Including those 18 people and the aforementioned artwork (courtesy of the very talented Bryce and his signature ASB writing and Miriam’s lovely portraits).

This house is where friendship happened.

Where a majority of our TEN annual Christmas parties have happened, including number one, five, and ten.

Where drunkenness happened.

And where I was a baby and a child and an adolescent and an adult. Where I was part of the best family I could’ve ever asked for.

I am going to miss this house, this place where I put my heart for the last 27 years. I’ve lived in other places, but they’ve never been what this house has been to me, what this city has been to me, what this whole place is. I spent my formative years wishing I was anywhere else on Earth and now I’m going to spend the next few wishing I could get back. And that seems fitting somehow. But I know it’ll never be this house again and I know that the people who live in it next will destroy some of the things I have learned to love most about it — the creaking floors and the dated kitchen, the green bathtub, and the 1952 original windows that are a bitch and a half to open — but they’ll make their own memories in it and I think that makes it okay.
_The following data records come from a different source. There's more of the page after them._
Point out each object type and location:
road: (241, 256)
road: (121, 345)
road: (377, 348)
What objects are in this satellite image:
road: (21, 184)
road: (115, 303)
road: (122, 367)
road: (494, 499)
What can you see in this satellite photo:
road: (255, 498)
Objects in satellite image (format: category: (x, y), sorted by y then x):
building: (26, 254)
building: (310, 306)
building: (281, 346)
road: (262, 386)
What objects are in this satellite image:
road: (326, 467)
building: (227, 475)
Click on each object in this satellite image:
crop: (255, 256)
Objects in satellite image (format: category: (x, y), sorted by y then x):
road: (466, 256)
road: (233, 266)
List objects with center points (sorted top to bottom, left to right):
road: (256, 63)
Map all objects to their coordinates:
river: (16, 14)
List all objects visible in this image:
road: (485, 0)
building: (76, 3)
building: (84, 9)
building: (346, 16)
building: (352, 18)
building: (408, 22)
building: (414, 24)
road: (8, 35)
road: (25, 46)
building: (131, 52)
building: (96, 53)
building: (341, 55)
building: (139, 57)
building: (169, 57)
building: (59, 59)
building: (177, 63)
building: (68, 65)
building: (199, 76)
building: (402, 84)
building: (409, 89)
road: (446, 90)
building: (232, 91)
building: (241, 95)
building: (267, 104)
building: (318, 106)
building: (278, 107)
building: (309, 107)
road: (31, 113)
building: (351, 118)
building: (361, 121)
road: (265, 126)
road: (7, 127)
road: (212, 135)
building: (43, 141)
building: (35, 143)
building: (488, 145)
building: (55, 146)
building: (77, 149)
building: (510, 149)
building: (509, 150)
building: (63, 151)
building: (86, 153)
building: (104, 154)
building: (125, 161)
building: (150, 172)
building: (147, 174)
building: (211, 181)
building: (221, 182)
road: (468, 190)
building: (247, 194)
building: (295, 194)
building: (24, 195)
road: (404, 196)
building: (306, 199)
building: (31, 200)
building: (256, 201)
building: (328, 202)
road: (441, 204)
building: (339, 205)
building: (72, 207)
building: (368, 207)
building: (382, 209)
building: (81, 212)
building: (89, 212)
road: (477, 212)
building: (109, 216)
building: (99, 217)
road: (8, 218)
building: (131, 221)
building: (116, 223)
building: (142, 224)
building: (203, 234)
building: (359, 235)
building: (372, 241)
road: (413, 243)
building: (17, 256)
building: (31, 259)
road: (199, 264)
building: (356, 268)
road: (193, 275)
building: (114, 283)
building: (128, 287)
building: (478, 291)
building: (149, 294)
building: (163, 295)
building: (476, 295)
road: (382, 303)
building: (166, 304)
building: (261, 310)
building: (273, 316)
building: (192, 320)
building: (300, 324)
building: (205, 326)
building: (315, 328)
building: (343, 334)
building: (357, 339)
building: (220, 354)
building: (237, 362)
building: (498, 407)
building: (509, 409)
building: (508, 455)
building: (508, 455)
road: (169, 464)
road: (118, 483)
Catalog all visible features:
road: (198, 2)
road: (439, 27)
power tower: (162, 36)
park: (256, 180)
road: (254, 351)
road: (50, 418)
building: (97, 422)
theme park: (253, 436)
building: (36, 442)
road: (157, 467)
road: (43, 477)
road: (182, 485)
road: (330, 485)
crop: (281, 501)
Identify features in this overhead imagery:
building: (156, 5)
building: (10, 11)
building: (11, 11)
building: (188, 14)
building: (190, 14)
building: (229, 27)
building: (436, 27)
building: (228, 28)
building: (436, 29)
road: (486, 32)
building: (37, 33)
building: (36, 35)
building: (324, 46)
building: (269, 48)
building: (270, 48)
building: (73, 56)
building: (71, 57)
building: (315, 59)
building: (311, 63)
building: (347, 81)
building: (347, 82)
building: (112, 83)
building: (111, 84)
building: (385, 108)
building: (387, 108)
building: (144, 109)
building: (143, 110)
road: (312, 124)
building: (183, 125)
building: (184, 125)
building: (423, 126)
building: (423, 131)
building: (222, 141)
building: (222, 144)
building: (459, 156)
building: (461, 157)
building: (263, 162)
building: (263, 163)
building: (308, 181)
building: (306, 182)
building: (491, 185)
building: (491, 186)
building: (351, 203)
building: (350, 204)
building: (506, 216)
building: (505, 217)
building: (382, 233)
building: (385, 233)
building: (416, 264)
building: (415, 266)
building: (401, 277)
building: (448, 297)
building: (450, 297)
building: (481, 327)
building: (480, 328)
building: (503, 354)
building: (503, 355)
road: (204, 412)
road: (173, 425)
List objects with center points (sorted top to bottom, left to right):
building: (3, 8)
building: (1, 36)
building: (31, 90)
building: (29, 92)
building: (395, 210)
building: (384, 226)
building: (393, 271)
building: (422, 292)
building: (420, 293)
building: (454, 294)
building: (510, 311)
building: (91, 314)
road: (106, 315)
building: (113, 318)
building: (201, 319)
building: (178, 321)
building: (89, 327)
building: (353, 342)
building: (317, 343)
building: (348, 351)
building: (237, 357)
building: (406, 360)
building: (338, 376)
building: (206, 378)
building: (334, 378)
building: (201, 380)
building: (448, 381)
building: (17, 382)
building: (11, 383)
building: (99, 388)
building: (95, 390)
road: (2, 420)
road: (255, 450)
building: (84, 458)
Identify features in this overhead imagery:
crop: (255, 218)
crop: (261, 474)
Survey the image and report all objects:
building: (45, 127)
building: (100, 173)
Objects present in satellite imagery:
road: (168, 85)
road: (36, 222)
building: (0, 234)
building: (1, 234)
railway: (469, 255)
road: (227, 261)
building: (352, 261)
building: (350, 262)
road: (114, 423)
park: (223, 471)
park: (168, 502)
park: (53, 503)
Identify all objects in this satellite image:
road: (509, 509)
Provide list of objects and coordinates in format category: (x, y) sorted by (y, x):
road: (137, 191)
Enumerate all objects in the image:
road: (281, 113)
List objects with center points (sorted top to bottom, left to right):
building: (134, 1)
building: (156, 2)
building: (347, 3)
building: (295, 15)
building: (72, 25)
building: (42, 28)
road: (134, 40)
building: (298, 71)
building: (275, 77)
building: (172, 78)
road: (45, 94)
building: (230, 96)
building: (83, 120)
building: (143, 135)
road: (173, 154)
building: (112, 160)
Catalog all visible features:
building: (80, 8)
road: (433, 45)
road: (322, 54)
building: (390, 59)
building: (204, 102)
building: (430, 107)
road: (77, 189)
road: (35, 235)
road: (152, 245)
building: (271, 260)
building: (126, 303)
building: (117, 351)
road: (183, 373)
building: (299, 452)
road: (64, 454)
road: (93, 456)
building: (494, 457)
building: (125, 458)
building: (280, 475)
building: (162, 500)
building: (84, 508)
It’s in my nature to want to destroy what I can’t have though, so I’ll probably spend the next three weeks fighting every urge in my body to just start smashing things, to upperdeck the toilets, and steal the house down to the studs. But I’ll resist and try to remember it as well as I can instead because it’ll always be the first place I think of when I hear “home,” the first place I ever lived and probably always the longest. It’ll always be, in some significant way, home.